As the girls grow up, Qing begins to throw off her childish ways, and Yun slowly loses her cousin to boys.  It’s then that a sense of darkness descends upon the story:

“It was getting dark when I started to call my cousin.  ‘Qing!  Qing!  Zhang Qing! Zhang Qing!’  Up and down the river bank I went but she still didn’t appear.
     I seemed to see something in the eucalyptus trees on the other side, and screamed even louder: ‘Zhang Qing!  Zhang Qing!’  The thing emerged from the trees.  It was a white horse.”

As the story progresses, Yun encounters the ghostly horse more often.  It’s a harbinger of doom, foreshadowing the troubling events to come…

The setting up of the story is excellently done.  At times both Qing and Yun are childish WITMonth15(imagining their parents incapable of kissing, clowning around with make up), but these innocent moments serve to make the contrast with the later violent scenes even more vivid.  This is particularly evident in the gradual development of the character of Aunt; where she appears as a kind, caring relative at the start of the story, she is increasingly shown as a harsh, violent woman with secrets she’s desperate to conceal.

In many ways, White Horse is a story which could happen anywhere, a story of a loss of innocence among family dramas.  However, there are some more culturally bound aspects, such as the focus on schoolwork, the communal efforts to care for Yun and (oh yes) the public beatings:

My auntie’s mouth gaped as if she’d swallowed a duck egg.  Then she quickly pulled herself together and launched herself at her daughter, digging her fingers into Qing’s face and yelling, ‘You bad girl!  Flunking out of school and playing around with boys at your age!’

Bear in mind that this all happened in the presence of the teacher…

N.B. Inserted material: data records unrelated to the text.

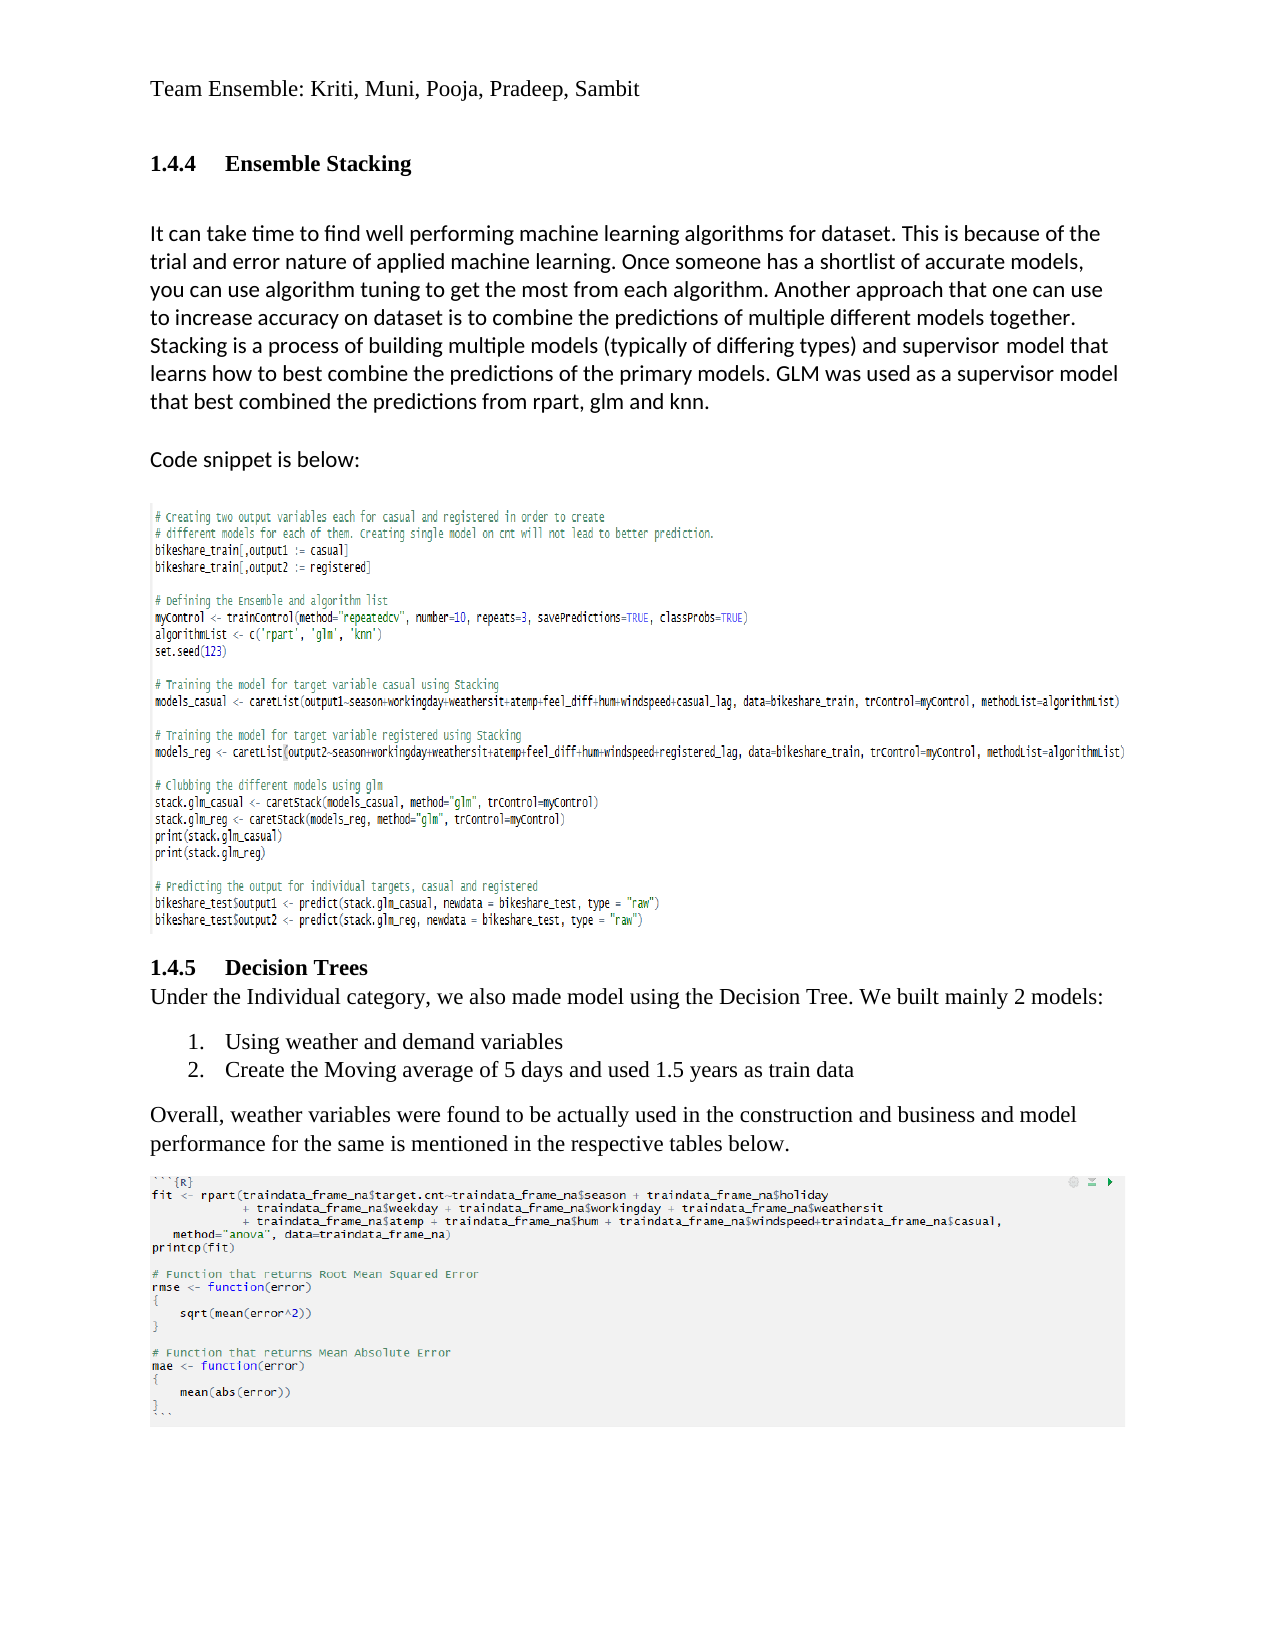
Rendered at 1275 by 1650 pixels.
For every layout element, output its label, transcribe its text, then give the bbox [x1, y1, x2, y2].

list Using weather and demand variables [187, 1028, 1125, 1054]
text Under the Individual category, we also made model using the Decision Tree. We built mainly 2 models: [150, 983, 1125, 1009]
subtitle Decision Trees [150, 954, 1125, 981]
text It can take time to find well performing machine learning algorithms for dataset. This is because of the trial and error nature of applied machine learning. Once someone has a shortlist of accurate models, you can use algorithm tuning to get the most from each algorithm. Another approach that one can use to increase accuracy on dataset is to combine the predictions of multiple different models together. Stacking is a process of building multiple models (typically of differing types) and supervisor model that learns how to best combine the predictions of the primary models. GLM was used as a supervisor model that best combined the predictions from rpart, glm and knn. [150, 219, 1125, 416]
text Overall, weather variables were found to be actually used in the construction and business and model performance for the same is mentioned in the respective tables below. [150, 1101, 1125, 1156]
picture [150, 1175, 1125, 1427]
list Create the Moving average of 5 days and used 1.5 years as train data [187, 1056, 1125, 1083]
picture [150, 503, 1125, 934]
subtitle Ensemble Stacking [150, 150, 1125, 176]
text Code snippet is below: [150, 446, 1125, 473]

By the end of the novella, events have calmed down a little.  Yun is focusing on school, boys and fountain pens, with the more adult issues forgotten for now.  There’s a sense, though, that the events have left their mark on the young girl, and the tragedy of the story is that through no fault of her own, her future has taken a very different course.  Sadly, childhood is a rather brief period of happy innocence – once the white horse has ridden out, things are never quite the same again…

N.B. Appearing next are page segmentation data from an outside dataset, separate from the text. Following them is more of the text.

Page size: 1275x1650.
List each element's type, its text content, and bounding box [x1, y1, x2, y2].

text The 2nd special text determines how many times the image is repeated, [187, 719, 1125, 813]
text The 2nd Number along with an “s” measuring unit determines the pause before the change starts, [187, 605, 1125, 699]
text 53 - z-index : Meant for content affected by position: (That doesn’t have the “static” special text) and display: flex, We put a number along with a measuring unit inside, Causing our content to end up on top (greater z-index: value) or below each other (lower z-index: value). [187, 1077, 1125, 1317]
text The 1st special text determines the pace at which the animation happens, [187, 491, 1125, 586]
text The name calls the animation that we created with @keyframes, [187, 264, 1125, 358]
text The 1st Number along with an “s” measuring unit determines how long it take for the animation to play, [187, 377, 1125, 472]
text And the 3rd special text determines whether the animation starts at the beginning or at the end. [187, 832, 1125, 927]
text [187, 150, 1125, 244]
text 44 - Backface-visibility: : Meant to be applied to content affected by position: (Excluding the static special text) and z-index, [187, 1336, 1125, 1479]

4 thoughts on “‘White Horse’ by Yan Ge (Review)

  1. I have to say I’m always wary of books with a low page count – they are always deceptively heavy. Not in the literal sense obviously, but in terms of the content itself. I always thing I can knock them out in an hour or so, but somehow they always seem to take me at least twice that to get through because there’s a lot that I need to think about properly in order to digest it.

    I suspect ‘The White Horse’ would be like that – but definitely worth the read by the sound of it. I’m really looking forward to seeing what else you read this month 🙂

    Like

    1. Heather – No, I think this would be a much easier read than you think – it’s definitely not a book that will occupy you for a long time, even if it’s interesting.